A cost-effective analysis shows that combined-modality therapy (CMT) is the preferred induction strategy over chemotherapy alone for younger patients with primary central nervous system (CNS) lymphoma.
“This strategy minimizes cost, while maximizing life expectancy and quality-adjusted life-years,” said lead investigator Anca Prica, MD, a hematology/oncology fellow at Sunnybrook Health Sciences Centre, Toronto, Canada.
Meanwhile, the preferred strategy for older patients is chemotherapy alone, Dr Prica said.
CMT using high-dose methotrexate and whole-brain radiotherapy is associated with improved response rates and a decrease in relapse rates compared with chemotherapy alone. The trade-off is a significant risk of delayed, treatment-related neurotoxicity, leading to significant morbidity and mortality. The rate of late neurotoxicity with CMT ranges from 26% to 100%, she said, with the risk of neurotoxicity being greater in older patients compared with those aged <60 years.
Dr Prica and her group performed a cost-effectiveness analysis comparing the 2 strategies, stratifying the analysis by age. The quality-adjusted life-year (QALY) and incremental cost-effectiveness ratio (ICER) were compared between the 2 strategies.
A Markov decision analytic model was used to compare CMT and chemotherapy alone for a hypothetical cohort of 60-year-old patients who were newly diagnosed with primary CNS lymphoma. Cohorts of patients aged <60 years and >60 years were analyzed. The model simulated the clinical course of patients over the course of 5 years.
The variables included response, relapse, and survival rates with CMT versus chemotherapy alone; the risk of developing neurotoxicity with each strategy; and the estimated survival once neurotoxicity develops. The model incorporated data on health state utilities, which were derived from a survey of expert physicians who manage patients with primary CNS lymphoma.
Resource utilization was based on clinical guidelines, the literature, and expert opinion. The direct costs were obtained from hospital, provincial, and national sources, as well as the literature, and were calculated in 2011 Canadian dollars. The indirect costs were estimated based on lost productivity using average wages in Canada. The costs and the effects were discounted by 5%.

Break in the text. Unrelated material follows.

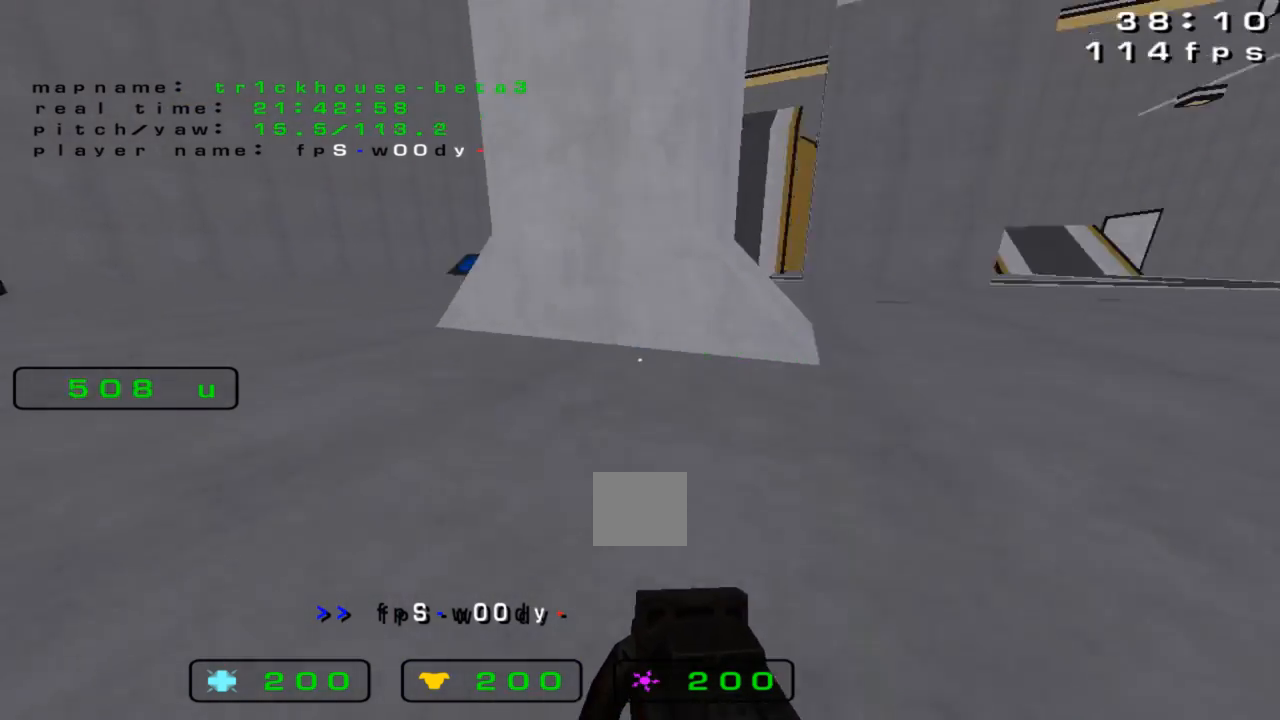
{"keys": ["right"], "events": [[367, "up", "up"], [433, "right", "down"]]}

All patients who received chemotherapy alone as induction therapy were assumed to have whole-brain radiotherapy on disease relapse. The benefit of having active disease was assumed to dominate any ill effects from neurotoxicity. The cost of living with neurotoxicity was assumed to be similar to living with Alzheimer’s dementia.
The quality-adjusted life expectancy was 1.55 QALYs for CMT versus 1.53 QALYs for chemotherapy alone. The ICER for the base-case CMT versus chemotherapy alone was $491,522 per life-year gained.
In patients aged <60 years, CMT yielded 2.44 QALYs compared with 1.89 QALYs for chemotherapy alone, corresponding to an expected benefit of 0.55 QALYs with CMT, or 6.6 quality-adjusted months. The CMT strategy dominated in younger patients, being $11,951 less expensive than chemotherapy alone.
There was no difference in QALYs between the strategies in patients aged >60 years. The chemotherapy- alone strategy dominated in the older group—it cost $11,244 less than CMT.
For younger patients, there were no threshold values for the cost of CMT or for the cost of managing severe neurotoxicity that would potentially lead to chemotherapy alone being favored, said Dr Prica. The model favored treating younger patients with CMT, unless the rate of neurotoxicity was more than 89% at 1 year, “a rate not encountered in the published literature.” Similarly, there were no circumstances under which CMT was favored for older patients.